Saved entries
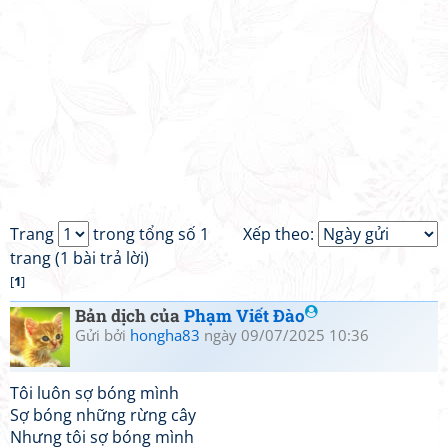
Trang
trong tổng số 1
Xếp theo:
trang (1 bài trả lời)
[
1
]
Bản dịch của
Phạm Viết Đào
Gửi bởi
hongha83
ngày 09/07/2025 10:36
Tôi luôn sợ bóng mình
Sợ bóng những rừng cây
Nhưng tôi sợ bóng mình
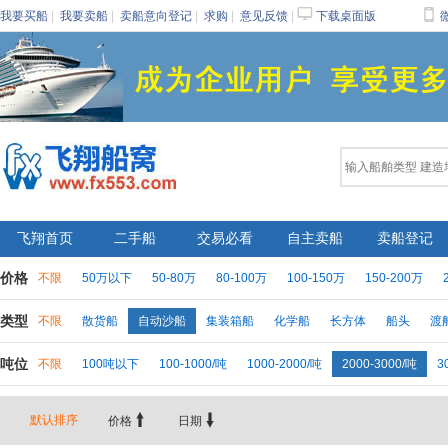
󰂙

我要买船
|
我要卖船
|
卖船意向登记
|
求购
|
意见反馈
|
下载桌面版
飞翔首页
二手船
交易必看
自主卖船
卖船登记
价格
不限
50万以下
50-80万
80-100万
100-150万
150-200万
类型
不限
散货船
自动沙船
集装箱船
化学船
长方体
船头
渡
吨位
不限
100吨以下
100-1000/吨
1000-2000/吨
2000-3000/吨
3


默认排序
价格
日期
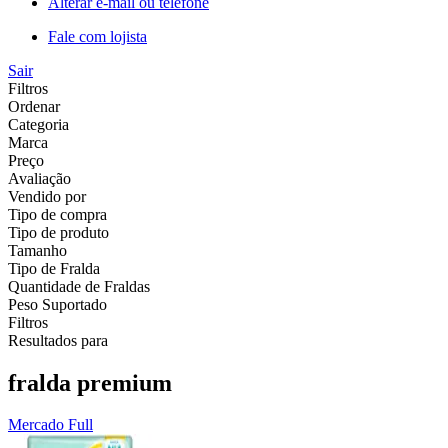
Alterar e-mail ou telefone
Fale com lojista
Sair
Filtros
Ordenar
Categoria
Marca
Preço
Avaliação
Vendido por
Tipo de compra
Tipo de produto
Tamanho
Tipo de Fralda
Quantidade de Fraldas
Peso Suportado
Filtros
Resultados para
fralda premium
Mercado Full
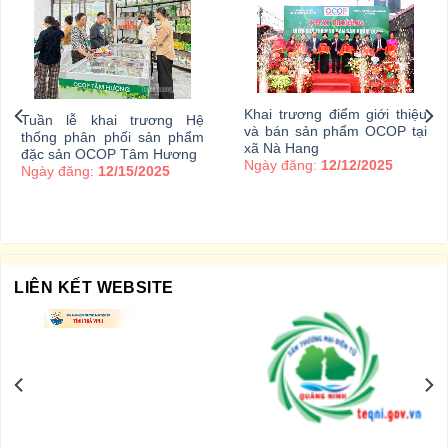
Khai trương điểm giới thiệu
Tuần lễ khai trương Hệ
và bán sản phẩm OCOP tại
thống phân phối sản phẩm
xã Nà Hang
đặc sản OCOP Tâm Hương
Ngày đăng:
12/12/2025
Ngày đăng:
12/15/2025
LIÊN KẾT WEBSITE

==

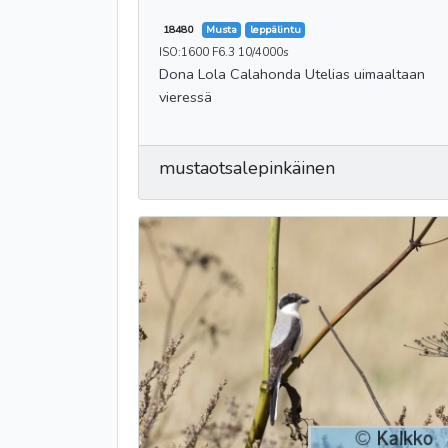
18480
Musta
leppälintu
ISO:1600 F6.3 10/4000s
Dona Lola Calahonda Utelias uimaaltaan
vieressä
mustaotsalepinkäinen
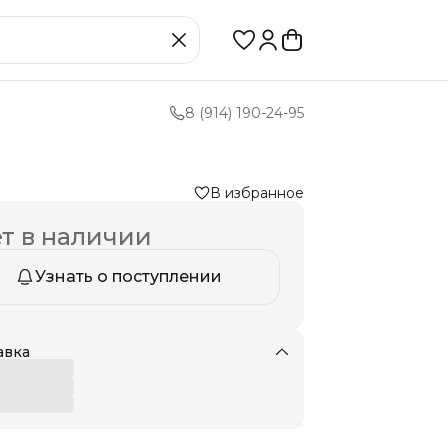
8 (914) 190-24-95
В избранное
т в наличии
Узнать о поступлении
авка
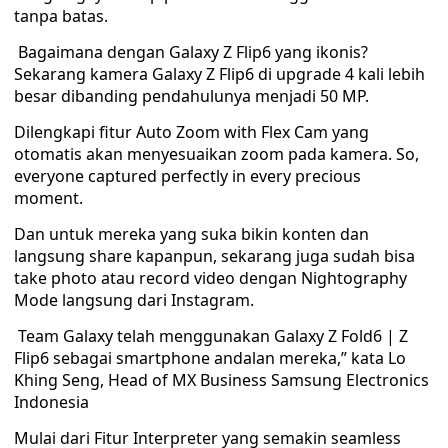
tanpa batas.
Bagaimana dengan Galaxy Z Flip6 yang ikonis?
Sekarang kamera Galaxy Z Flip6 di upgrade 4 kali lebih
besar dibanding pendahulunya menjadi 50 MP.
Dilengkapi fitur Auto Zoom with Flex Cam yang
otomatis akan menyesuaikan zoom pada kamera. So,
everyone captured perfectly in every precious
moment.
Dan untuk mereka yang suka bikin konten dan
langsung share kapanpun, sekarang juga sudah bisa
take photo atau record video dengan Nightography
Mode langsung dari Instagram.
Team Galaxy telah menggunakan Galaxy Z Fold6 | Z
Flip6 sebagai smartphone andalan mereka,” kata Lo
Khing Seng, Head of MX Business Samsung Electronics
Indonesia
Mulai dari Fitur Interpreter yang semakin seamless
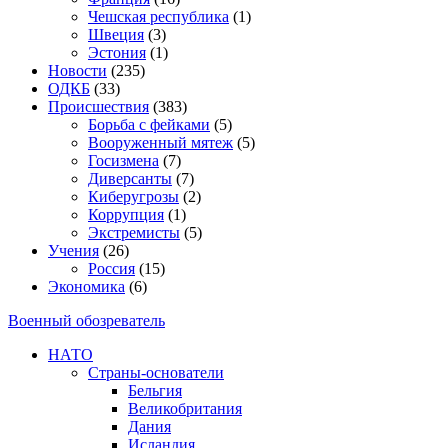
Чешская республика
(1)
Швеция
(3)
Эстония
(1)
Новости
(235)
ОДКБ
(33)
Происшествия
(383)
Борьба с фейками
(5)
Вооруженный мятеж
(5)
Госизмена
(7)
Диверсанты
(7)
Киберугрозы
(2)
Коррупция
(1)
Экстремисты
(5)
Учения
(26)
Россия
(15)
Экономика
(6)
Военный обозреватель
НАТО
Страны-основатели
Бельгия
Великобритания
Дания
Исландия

==

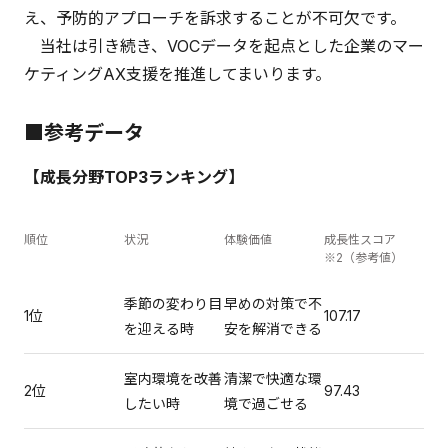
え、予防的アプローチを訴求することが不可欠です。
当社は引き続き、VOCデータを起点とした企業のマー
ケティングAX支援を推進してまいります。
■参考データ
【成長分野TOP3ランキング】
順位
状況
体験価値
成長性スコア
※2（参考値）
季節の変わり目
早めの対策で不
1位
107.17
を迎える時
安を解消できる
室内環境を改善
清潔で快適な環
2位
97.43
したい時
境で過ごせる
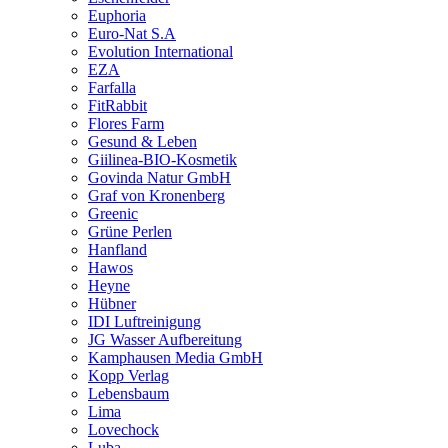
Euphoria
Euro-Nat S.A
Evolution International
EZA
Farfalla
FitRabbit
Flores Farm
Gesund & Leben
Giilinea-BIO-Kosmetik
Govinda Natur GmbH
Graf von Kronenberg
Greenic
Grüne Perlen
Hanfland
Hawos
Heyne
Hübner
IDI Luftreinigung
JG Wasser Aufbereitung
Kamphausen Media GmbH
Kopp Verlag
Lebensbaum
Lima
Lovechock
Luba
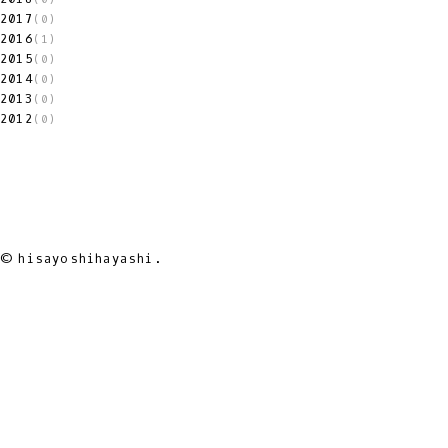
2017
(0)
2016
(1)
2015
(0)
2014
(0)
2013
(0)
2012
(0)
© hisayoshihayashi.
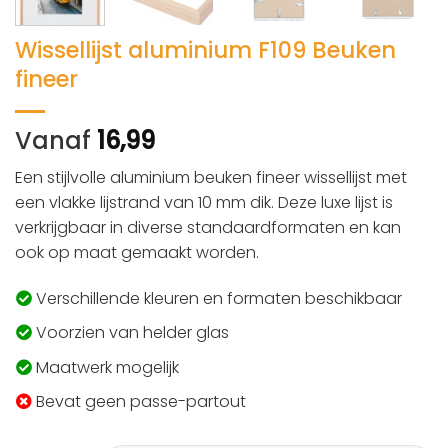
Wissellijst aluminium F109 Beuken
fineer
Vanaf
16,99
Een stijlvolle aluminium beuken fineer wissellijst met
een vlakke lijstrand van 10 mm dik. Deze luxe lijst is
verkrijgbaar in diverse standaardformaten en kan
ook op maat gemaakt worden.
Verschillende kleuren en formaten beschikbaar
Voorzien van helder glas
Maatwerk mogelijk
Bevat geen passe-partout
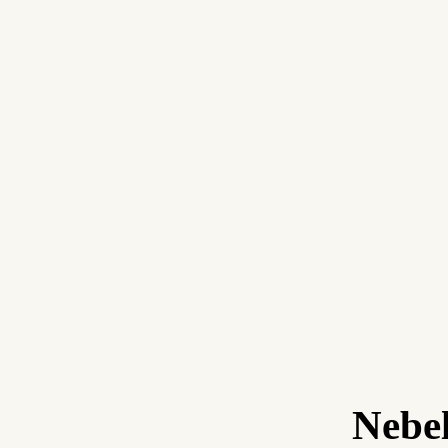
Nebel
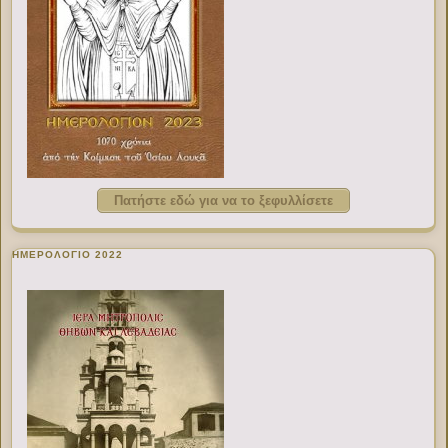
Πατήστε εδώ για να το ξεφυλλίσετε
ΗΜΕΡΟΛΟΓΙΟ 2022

### [YOUR ASSIGNMENT]
Say how many lines in the entries contain the string "OCOP". Nothing else belongs in the reply.

### [OUTPUT BELOW]
2